- [Provided text]
----------

Reflections: Hosting an event in the summer means everything costs more. Despite selling almost all the tickets (two were left), the event lost money, and financially was a failure. However, I was so pleased with the re-design for the magazine, and the feedback was also really positive.
In July I went to Timber Festival with a friend, and it was the first festival I’d been to where everyone sought the shade! It was lovely to have a couple of days to myself though, and the weekend itself was full of enlightening talks, nature-themed workshops, and relaxed music that we dipped in and out of during the day. This was the month where I felt creatively like I wanted to move forward, and in the final few days, I booked the venue for the autumn gathering and decided to launch the Creative Countryside Community. It was the first ‘oh let’s just go for it!’ decision I made of the year, and thankfully, it was the right one.
August was the month of community and connection. Supporters of the magazine right from the start and those who I’d never met before joined together to create the membership community that I’d been thinking about for a long time. It was a really exciting time, and I remember feeling so lucky that I was in a position to be able to bring people together in this way. I also began to write my final (15,000 word!) assignment for my Masters, though I didn’t get much done…
In September the first community e-book was sent out, and I spent a long time cultivating the Facebook group and thinking ahead to future resources. I finished my Masters (just in time!) and also ran my first workshop at Maddy’s harvest-themed gathering in the South Downs. It felt quite strange being on the other side of things, and sleeping in a tent reminded me so much of the year we lived in one at home. Issue 5 – autumn – was also released, and it was definitely my favourite one so far. We received the copies just before leaving for The Good Life Experience Festival with a stall, where Dan was my number two. It was busy and stressful, but we met some lovely people and I got some incredible feedback about the magazine. We sold just enough to make it worthwhile, and for our first stall I was pleased.
Reflections: Sometimes choosing to do something really quickly that you’ve been planning in your head for a while, is worth it. The community launch was a success and is something I’ll be focusing much more on in 2019. However, choosing to take on so much in September meant I finished this part of the year burnt out and creatively exhausted.

----------

- [Data entries]
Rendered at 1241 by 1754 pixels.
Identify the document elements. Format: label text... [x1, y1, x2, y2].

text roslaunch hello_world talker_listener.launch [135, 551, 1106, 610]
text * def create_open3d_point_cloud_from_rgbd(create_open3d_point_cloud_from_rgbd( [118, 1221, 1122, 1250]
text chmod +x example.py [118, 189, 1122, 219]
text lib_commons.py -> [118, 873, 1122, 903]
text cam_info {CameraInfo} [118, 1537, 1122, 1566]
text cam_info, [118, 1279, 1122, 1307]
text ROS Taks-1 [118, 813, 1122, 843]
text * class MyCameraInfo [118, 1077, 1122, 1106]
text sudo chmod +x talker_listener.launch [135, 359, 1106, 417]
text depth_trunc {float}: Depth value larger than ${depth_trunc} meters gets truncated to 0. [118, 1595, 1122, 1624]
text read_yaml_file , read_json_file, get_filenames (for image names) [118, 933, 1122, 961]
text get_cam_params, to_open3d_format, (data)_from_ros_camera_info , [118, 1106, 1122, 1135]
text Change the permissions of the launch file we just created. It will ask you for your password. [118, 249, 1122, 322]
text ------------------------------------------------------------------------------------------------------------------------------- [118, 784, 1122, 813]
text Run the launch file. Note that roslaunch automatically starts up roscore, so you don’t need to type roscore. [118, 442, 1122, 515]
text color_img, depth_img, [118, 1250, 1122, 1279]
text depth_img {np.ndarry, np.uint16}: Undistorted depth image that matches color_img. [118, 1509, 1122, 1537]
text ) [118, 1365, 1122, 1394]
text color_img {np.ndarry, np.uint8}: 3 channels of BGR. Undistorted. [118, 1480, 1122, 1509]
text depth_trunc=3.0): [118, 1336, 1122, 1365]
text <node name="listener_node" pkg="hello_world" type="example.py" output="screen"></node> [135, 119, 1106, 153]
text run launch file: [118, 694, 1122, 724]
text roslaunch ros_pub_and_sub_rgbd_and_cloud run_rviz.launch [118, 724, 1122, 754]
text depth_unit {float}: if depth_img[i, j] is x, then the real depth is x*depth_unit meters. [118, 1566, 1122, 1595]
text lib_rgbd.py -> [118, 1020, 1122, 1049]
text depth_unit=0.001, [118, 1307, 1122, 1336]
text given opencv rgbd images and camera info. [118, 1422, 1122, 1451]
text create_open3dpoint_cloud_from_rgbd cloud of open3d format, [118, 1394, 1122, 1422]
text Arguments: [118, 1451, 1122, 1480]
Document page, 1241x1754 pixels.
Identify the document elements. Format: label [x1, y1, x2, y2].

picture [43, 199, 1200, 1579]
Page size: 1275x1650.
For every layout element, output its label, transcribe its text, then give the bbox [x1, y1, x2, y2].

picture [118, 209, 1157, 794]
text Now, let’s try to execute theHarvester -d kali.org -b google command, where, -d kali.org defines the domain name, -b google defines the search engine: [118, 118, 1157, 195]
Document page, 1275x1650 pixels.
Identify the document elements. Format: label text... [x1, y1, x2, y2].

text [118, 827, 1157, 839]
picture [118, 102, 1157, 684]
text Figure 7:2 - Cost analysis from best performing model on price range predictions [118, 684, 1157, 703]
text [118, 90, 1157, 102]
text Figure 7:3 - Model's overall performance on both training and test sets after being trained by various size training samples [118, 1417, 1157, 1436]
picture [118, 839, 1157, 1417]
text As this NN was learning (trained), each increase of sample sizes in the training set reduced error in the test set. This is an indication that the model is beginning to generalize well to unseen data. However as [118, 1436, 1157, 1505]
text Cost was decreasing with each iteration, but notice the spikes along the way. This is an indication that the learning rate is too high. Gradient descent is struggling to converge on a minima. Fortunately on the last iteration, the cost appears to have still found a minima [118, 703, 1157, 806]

----------

- [Exercises]
(a) Translate the sentence "August was the month of community and connection." from the year-review text into Spanish.
(b) Name every calendar month mentioned in the year-review text.

- [In response]
(a) Agosto fue el mes de la comunidad y la conexión.

(b) July, August, September